Sad thing is in my mind I spelled it correctly. But my fingers typed what they wanted. :laughing:


----------



## Jlarson (Jun 28, 2009)

jwjrw said:


> Sad thing is in my mind I spelled it correctly. But my fingers typed what they wanted. :laughing:


Yeah ok what ever. :laughing:


----------



## Shockdoc (Mar 4, 2010)

You cannot run SE cable thru brick or concrete without sleeving it......Install 2" pvc sleeves first, then silicone your cable in the conduit. That would be the right way.


----------



## Bob Badger (Apr 19, 2009)

Shockdoc said:


> You cannot run SE cable thru brick or concrete without sleeving it


You have a code section in mind?


----------



## Shockdoc (Mar 4, 2010)

Bob Badger said:


> You have a code section in mind?


I'll hide behind physical protection. It's not really code but it is the best way to run any cable thru rough concrete/brick penetrations


----------



## raider1 (Jan 22, 2007)

Bob Badger said:


> You have a code section in mind?


Yep the Hazard county electrical code section 1.1.3.4.:thumbsup:

Chris


----------



## Bob Badger (Apr 19, 2009)

raider1 said:


> Yep the Hazard county electrical code section 1.1.3.4.:thumbsup:


:laughing:


I hope Daisy works the permit counter. :thumbup:


----------



## raider1 (Jan 22, 2007)

Bob Badger said:


> :laughing:
> 
> 
> I hope Daisy works the permit counter. :thumbup:


Me Too.:thumbsup:

Chris


----------



## Shockdoc (Mar 4, 2010)

I'm gonna have my wife join me next summer in her daisy dukes. I'll wait for a good busy day to distract all the other trades


----------



## McClary’s Electrical (Feb 21, 2009)

Shockdoc said:


> I'm gonna have my wife join me next summer in her daisy dukes. I'll wait for a good busy day to distract all the other trades


 


got a pic?:whistling2:


----------



## wayne g (Nov 28, 2010)

Article 338
338.2 Type SE - Service entrance cable having a flame ******** moisture-resistant covering.

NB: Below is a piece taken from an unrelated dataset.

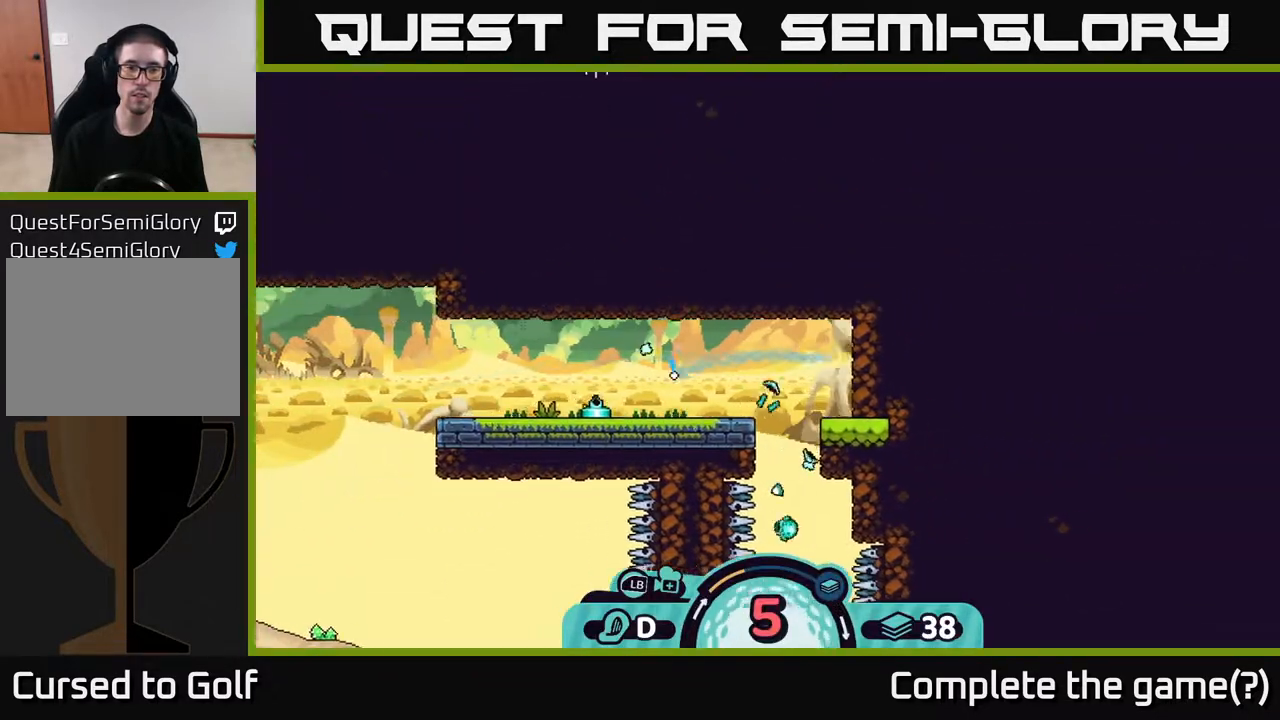
{"buttons": ["A"], "left_stick": "right", "right_stick": "center", "events": [[50, "A", "up"], [133, "A", "down"], [200, "A", "up"], [300, "A", "down"], [383, "A", "up"], [433, "A", "down"]]}
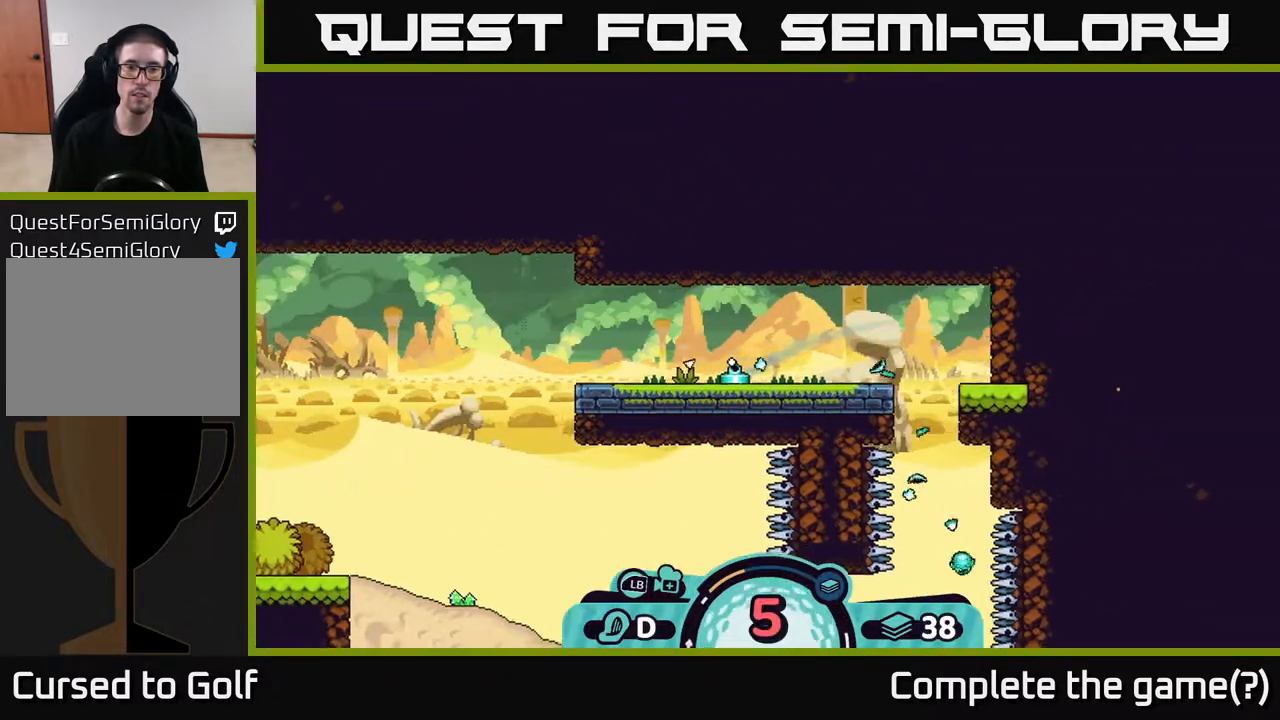
{"buttons": ["A"], "left_stick": "right", "right_stick": "center", "events": [[17, "A", "up"], [100, "A", "down"], [200, "A", "up"], [283, "A", "down"], [367, "A", "up"], [433, "A", "down"]]}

I see no problem runing this through the brick foundation.


----------



## robnj772 (Jan 15, 2008)

wayne g said:


> Article 338
> 338.2 Type SE - Service entrance cable having a flame ******** moisture-resistant covering.
> 
> I see no problem runing this through the brick foundation.


 
Why do you keep posting on old threads?


----------



## wayne g (Nov 28, 2010)

I didn't know I was doing that, pretty new to site.


----------



## Stan B. (Jul 25, 2008)

wayne g said:


> I didn't know I was doing that, pretty new to site.


I'd always rather read a contribution than a complaint. I suspect I'm in the silent majority.


----------



## BBQ (Nov 16, 2010)

Stan B. said:


> I'd always rather read a contribution than a complaint. I suspect I'm in the silent majority.


Regardless of it being a compliant or a pat on the back, digging up old threads is not cool.


----------



## McClary’s Electrical (Feb 21, 2009)

wayne g said:


> I didn't know I was doing that, pretty new to site.


 

When I first found this site, I didnt see the dates in the corner either. And when you click on new post, the whole forum shows up as new. It's an easy mistake to make. I resurrected quite a few without realizing it.


----------



## Magnettica (Jan 23, 2007)

MDShunk said:


> You could use Silly Putty or McDonald's Bic Mac sauce, but I'd probably use silicone or duct seal.


ioghcgjcvbj.khvmbnjk.hj,gchmgvhjbk.hj,gm:laughing:


----------